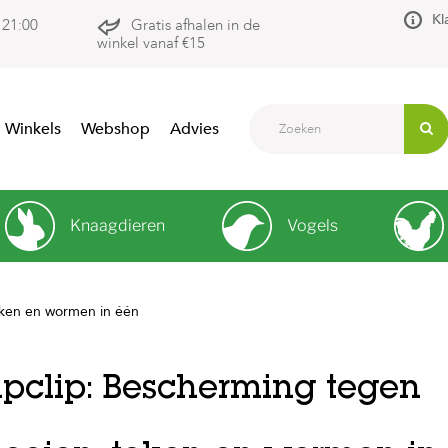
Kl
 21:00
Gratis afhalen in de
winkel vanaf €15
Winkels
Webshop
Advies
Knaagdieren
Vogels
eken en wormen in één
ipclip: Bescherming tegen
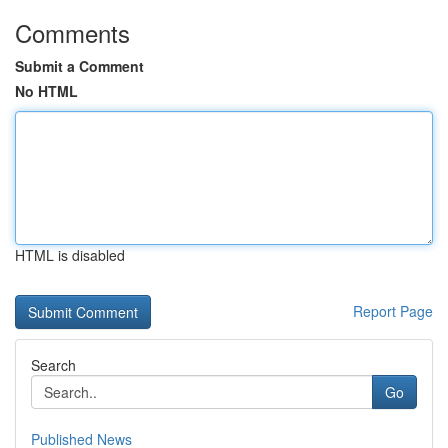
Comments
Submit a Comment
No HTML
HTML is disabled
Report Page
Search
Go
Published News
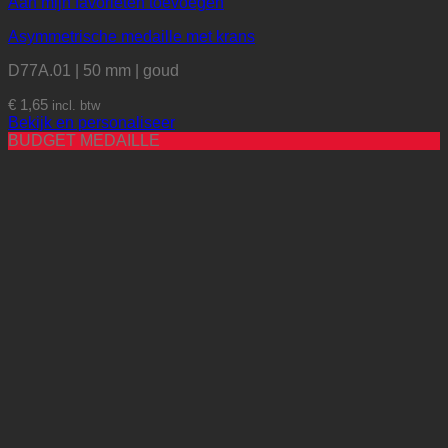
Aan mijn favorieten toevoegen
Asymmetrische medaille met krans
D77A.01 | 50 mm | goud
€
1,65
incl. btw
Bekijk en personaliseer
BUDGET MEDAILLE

____

Starting at the line that contains "Published News", write out exactly each line through the last one in the listing above, leaving out the pictures and adding nothing else.

▶ [SOLVED PROBLEM]:
Published News
Aan mijn favorieten toevoegen
Asymmetrische medaille met krans
D77A.01 | 50 mm | goud
€
1,65
incl. btw
Bekijk en personaliseer
BUDGET MEDAILLE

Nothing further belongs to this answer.